A primeira edição dos Caloiros da Canção realiza-se nas diversas emissões do programa, emitido nas manhãs de fim-de-semana. Vencem a categoria de grupos os Conchas, duo constituído por José Manuel Aguiar de Concha e Fernando Gaspar (conhecidos também como Everly Brothers portugueses). Na categoria de artista a solo triunfa Daniel Bacelar, então com apenas 17 anos, apelidado por alguns como o Ricky Nelson português.
A estreia de ambos faz-se num EP conjunto, apresentado sob o título genérico Caloiros da Canção 1 que, editado em Setembro de 1960, representa uma das primeiras edições nacionais na área do rock. Num dos lados os Conchas apresentam versões de «Oh Carol» de Neil Sedaka e Should We Tell Him dos Everly Brothers (traduzida para português como Quero o Teu Amor). Na outra face do EP Daniel Bacelar gravava dois temas seus: Fui Louco Por Ti e Nunca.

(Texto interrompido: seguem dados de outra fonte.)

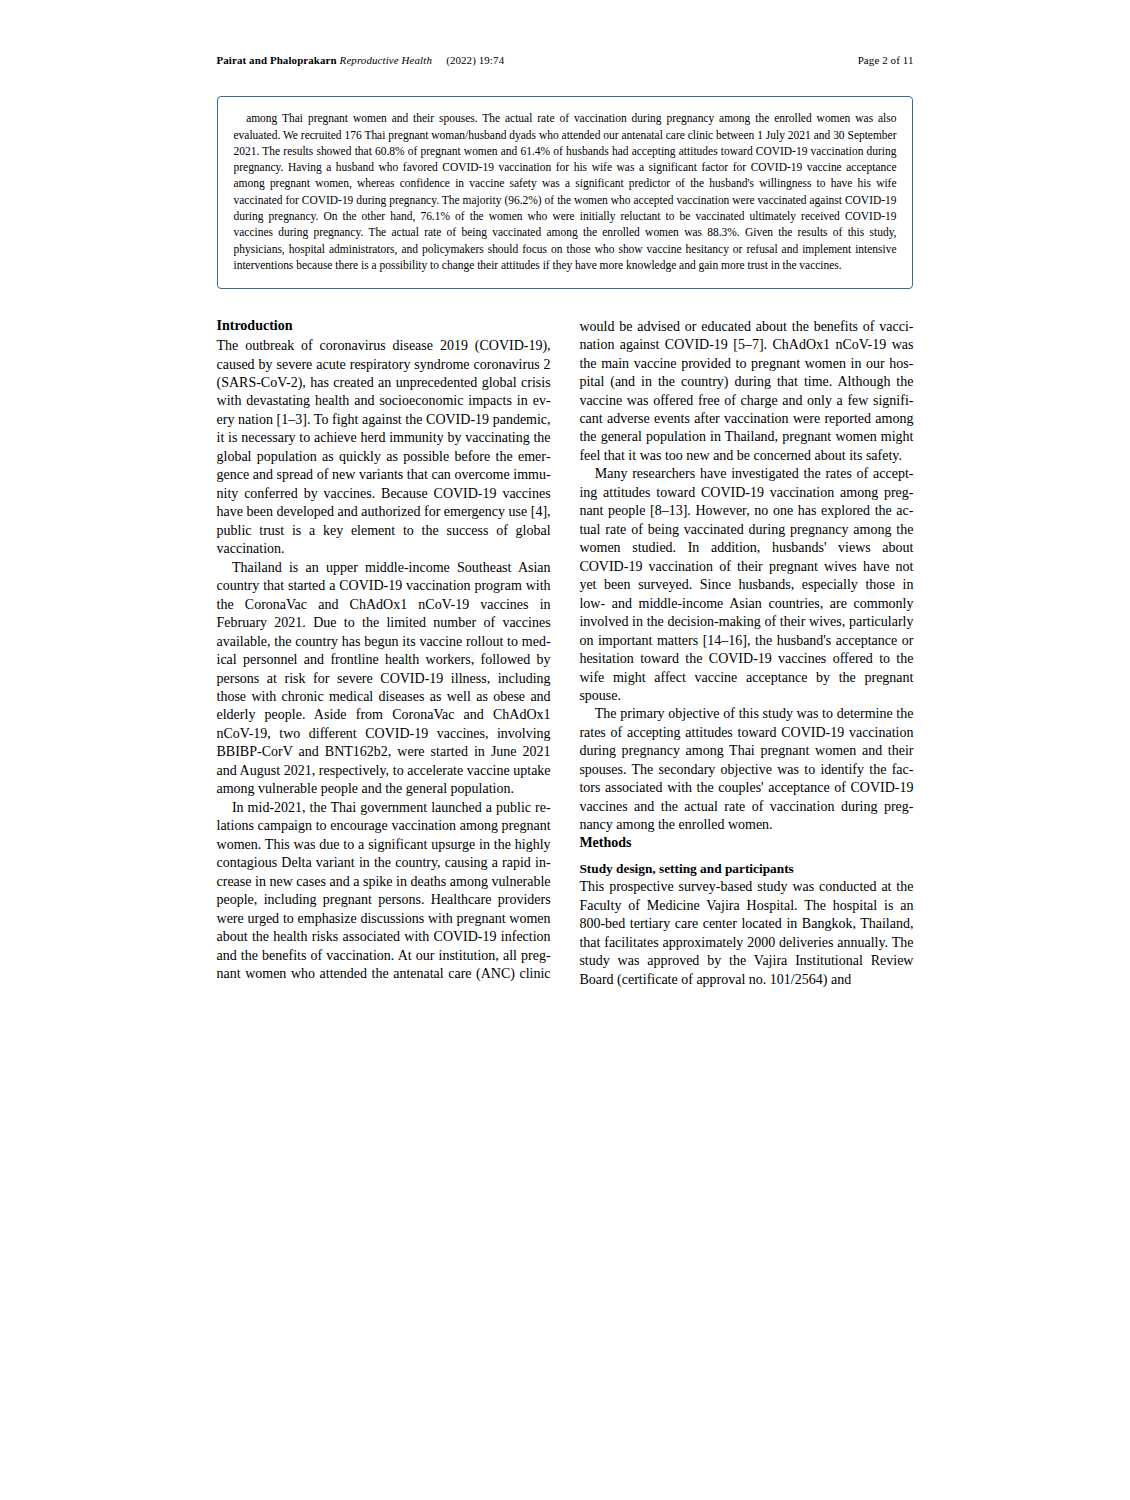Pairat and Phaloprakarn Reproductive Health (2022) 19:74
Page 2 of 11
among Thai pregnant women and their spouses. The actual rate of vaccination during pregnancy among the enrolled women was also evaluated. We recruited 176 Thai pregnant woman/husband dyads who attended our antenatal care clinic between 1 July 2021 and 30 September 2021. The results showed that 60.8% of pregnant women and 61.4% of husbands had accepting attitudes toward COVID-19 vaccination during pregnancy. Having a husband who favored COVID-19 vaccination for his wife was a significant factor for COVID-19 vaccine acceptance among pregnant women, whereas confidence in vaccine safety was a significant predictor of the husband's willingness to have his wife vaccinated for COVID-19 during pregnancy. The majority (96.2%) of the women who accepted vaccination were vaccinated against COVID-19 during pregnancy. On the other hand, 76.1% of the women who were initially reluctant to be vaccinated ultimately received COVID-19 vaccines during pregnancy. The actual rate of being vaccinated among the enrolled women was 88.3%. Given the results of this study, physicians, hospital administrators, and policymakers should focus on those who show vaccine hesitancy or refusal and implement intensive interventions because there is a possibility to change their attitudes if they have more knowledge and gain more trust in the vaccines.
Introduction
The outbreak of coronavirus disease 2019 (COVID-19), caused by severe acute respiratory syndrome coronavirus 2 (SARS-CoV-2), has created an unprecedented global crisis with devastating health and socioeconomic impacts in every nation [1–3]. To fight against the COVID-19 pandemic, it is necessary to achieve herd immunity by vaccinating the global population as quickly as possible before the emergence and spread of new variants that can overcome immunity conferred by vaccines. Because COVID-19 vaccines have been developed and authorized for emergency use [4], public trust is a key element to the success of global vaccination.
Thailand is an upper middle-income Southeast Asian country that started a COVID-19 vaccination program with the CoronaVac and ChAdOx1 nCoV-19 vaccines in February 2021. Due to the limited number of vaccines available, the country has begun its vaccine rollout to medical personnel and frontline health workers, followed by persons at risk for severe COVID-19 illness, including those with chronic medical diseases as well as obese and elderly people. Aside from CoronaVac and ChAdOx1 nCoV-19, two different COVID-19 vaccines, involving BBIBP-CorV and BNT162b2, were started in June 2021 and August 2021, respectively, to accelerate vaccine uptake among vulnerable people and the general population.
In mid-2021, the Thai government launched a public relations campaign to encourage vaccination among pregnant women. This was due to a significant upsurge in the highly contagious Delta variant in the country, causing a rapid increase in new cases and a spike in deaths among vulnerable people, including pregnant persons. Healthcare providers were urged to emphasize discussions with pregnant women about the health risks associated with COVID-19 infection and the benefits of vaccination. At our institution, all pregnant women who attended the antenatal care (ANC) clinic would be advised or educated about the benefits of vaccination against COVID-19 [5–7]. ChAdOx1 nCoV-19 was the main vaccine provided to pregnant women in our hospital (and in the country) during that time. Although the vaccine was offered free of charge and only a few significant adverse events after vaccination were reported among the general population in Thailand, pregnant women might feel that it was too new and be concerned about its safety.
Many researchers have investigated the rates of accepting attitudes toward COVID-19 vaccination among pregnant people [8–13]. However, no one has explored the actual rate of being vaccinated during pregnancy among the women studied. In addition, husbands' views about COVID-19 vaccination of their pregnant wives have not yet been surveyed. Since husbands, especially those in low- and middle-income Asian countries, are commonly involved in the decision-making of their wives, particularly on important matters [14–16], the husband's acceptance or hesitation toward the COVID-19 vaccines offered to the wife might affect vaccine acceptance by the pregnant spouse.
The primary objective of this study was to determine the rates of accepting attitudes toward COVID-19 vaccination during pregnancy among Thai pregnant women and their spouses. The secondary objective was to identify the factors associated with the couples' acceptance of COVID-19 vaccines and the actual rate of vaccination during pregnancy among the enrolled women.
Methods
Study design, setting and participants
This prospective survey-based study was conducted at the Faculty of Medicine Vajira Hospital. The hospital is an 800-bed tertiary care center located in Bangkok, Thailand, that facilitates approximately 2000 deliveries annually. The study was approved by the Vajira Institutional Review Board (certificate of approval no. 101/2564) and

Em ambos os casos, os «caloiros» eram acompanhados por Jorge Machado e o seu conjunto.
Num texto publicado na contra-capa deste EP, lê-se: «Com este disco dá-se, assim, carta de alforria a três jovens artistas que, de agora em diante, ficam sujeitos ao juízo severo dos discófilos. Não nos admiraria, porém, que, mais uma vez, coincidissem as opiniões. É que, tanto o público como nós, nos guiamos pela mesma bitola: o mérito real dos artistas. E esse está bem patente neste disco».
Ambos fariam, de facto, carreira depois deste cartão de visita. Os Conchas editaram ainda alguns EPs nos primeiros dias de 60, como Ídolos da Canção (1960), Greenfields (1961), Em Férias (1961), Tentação (1962) e Somos Jovens (1962).
Por seu lado, Daniel Bacelar manteve também vida discográfica activa apenas durante os primeiros anos de 60. Gravou diversos EPs pela Valentim de Carvalho, Alvorada e pela editora espanhola Marfer, apresentando-se acompanhado pelos Gentlemen depois de 1964. Em 1966 abandonou a vida profissional na música.
O EP Caloiros da Canção 1 reúne, assim, as estreias de dois nomes da primeira geração do rock português.
Contemporâneos de Fernando Concha, dos Plutónicos, do Zeca do Rock e do histórico O Namorico da Rita, disco de Pedro Osório e o Seu Conjunto, que chegou às rádios em 1959. O rock, mansinho e bem arranjado, dava os primeiros passos entre nós.
Nuno Galopim

OS CONCHAS / DANIEL BACELAR Caloiros da Canção 1 EP Columbia / Valentim de Carvalho, 1960
Lado A: Os Conchas, com, Oh Carol e Quero o Teu Amor;

Lado B: Daniel Bacelar, com Fui Louco Por Ti e Nunca.